Pouco depois do lançamento do seu último filme, Maurice Tourneur foi vítima de um acidente grave. Ele viajava de automóvel na companhia de Pierre Blanchar, quando uma mala se desprendeu do teto do carro. Tourneur desceu para apanhá-la e foi atropelado por outro veículo. Levado para o hospital, teve uma perna amputada. Sem poder trabalhar, o diretor veterano ficou com dificuldades financeiras e quem o ajudou foi seu antigo assistente, Clarence Brown, que sempre o visitava e lhe mandou um cheque até o fim de sua vida. Desde pouco antes do acidente e depois, até 1954, Tourneur se dedicou à tradução francesa de romances policiais americanos para a Série Noire de Marcel Duhamel. Faleceu em 4 de agôsto de 1961, aos 85 anos, quase esquecido.

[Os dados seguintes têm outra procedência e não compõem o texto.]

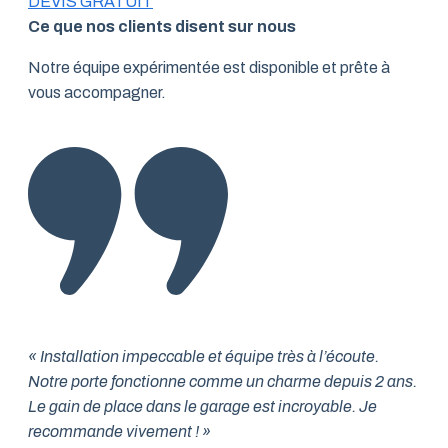
DEVIS GRATUIT
Ce que nos clients disent sur nous
Notre équipe expérimentée est disponible et prête à
vous accompagner.
« Installation impeccable et équipe très à l’écoute.
Notre porte fonctionne comme un charme depuis 2 ans.
Le gain de place dans le garage est incroyable. Je
recommande vivement ! »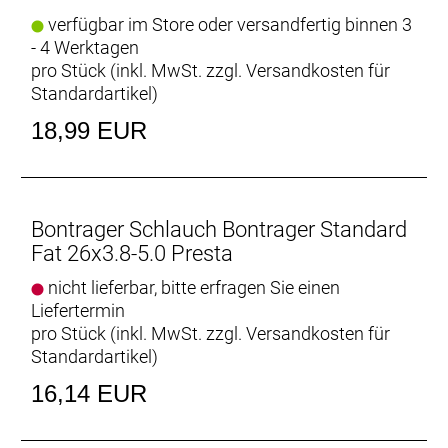
verfügbar im Store oder versandfertig binnen 3
- 4 Werktagen
pro Stück (inkl. MwSt. zzgl.
Versandkosten für
Standardartikel
)
18,99 EUR
Bontrager Schlauch Bontrager Standard
Fat 26x3.8-5.0 Presta
nicht lieferbar, bitte erfragen Sie einen
Liefertermin
pro Stück (inkl. MwSt. zzgl.
Versandkosten für
Standardartikel
)
16,14 EUR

Parabéns Mestre por mais uma bela pesquisa e me fez rever o texto excelente publicado em 2017 sobre o filho dele Jacques que pelo seu texto acima não ajudou o pai no final da vida cabendo ao melhor amigo esta tarefa.
Abs.
Nardini
Pois é Eustáquio, coube ao antigo discípulo ajudar o velho mestre, um belo gesto de Clarence Brown.